Auspicious Dogs Bring Great Fortune
This year’s Chinese New Year is on February 16. Also known as the Spring Festival, it is the first day of the year based on the lunar calendar, which consists of a repeating 12-year cycle, with each year corresponding to one of the 12 animals in the Chinese zodiac (rat, ox, tiger, rabbit, dragon, snake, horse, ram, monkey, rooster, dog, and pig). These animals were first associated with the lunar calendar in China in the third century BC, becoming firmly established by the first century. Each animal is believed to embody certain traits expressed in the character of the people born in that year. This Lunar Year, which corresponds to “wuxu (戊戌)” in the traditional Chinese calendar, is the Year of the Dog. People born in this year are thought to be active, loyal, and vigilant.
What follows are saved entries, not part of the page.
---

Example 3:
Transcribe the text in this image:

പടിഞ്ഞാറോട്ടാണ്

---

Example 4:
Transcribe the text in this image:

Commonly known as “man’s best friend,” the dog, as one of the earliest domesticated animals, has long performed many essential tasks, including hunting, herding, pulling loads, protection, and companionship. Archaeological evidence indicates that dogs were buried to accompany the deceased as early as in China’s Shang dynasty (ca. 1500–1046 BC). By the Han dynasty (206 BC–AD 220), dogs were frequently represented in painting and metalwork, as well as in pottery tomb figures, and they remained a popular motif across all media for two millennia.
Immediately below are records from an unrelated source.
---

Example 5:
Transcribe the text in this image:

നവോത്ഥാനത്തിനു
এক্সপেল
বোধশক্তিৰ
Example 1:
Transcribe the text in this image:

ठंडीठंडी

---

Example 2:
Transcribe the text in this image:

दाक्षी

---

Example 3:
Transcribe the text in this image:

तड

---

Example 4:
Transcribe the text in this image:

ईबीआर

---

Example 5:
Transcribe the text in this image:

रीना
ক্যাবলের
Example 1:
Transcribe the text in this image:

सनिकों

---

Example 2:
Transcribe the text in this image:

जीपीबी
To celebrate the Year of the Dog, the National Museum of China presents Auspicious Dogs Bring Great Fortune (瑞犬納福). This exhibition presents a selection of over 100 remarkable works that illustrate the animal’s close association with Chinese daily life.
This exhibition is through March 30, 2018. The National Museum of China is closed on Mondays.
The National Museum of China is located at the Tiananmen Square in the center of Beijing.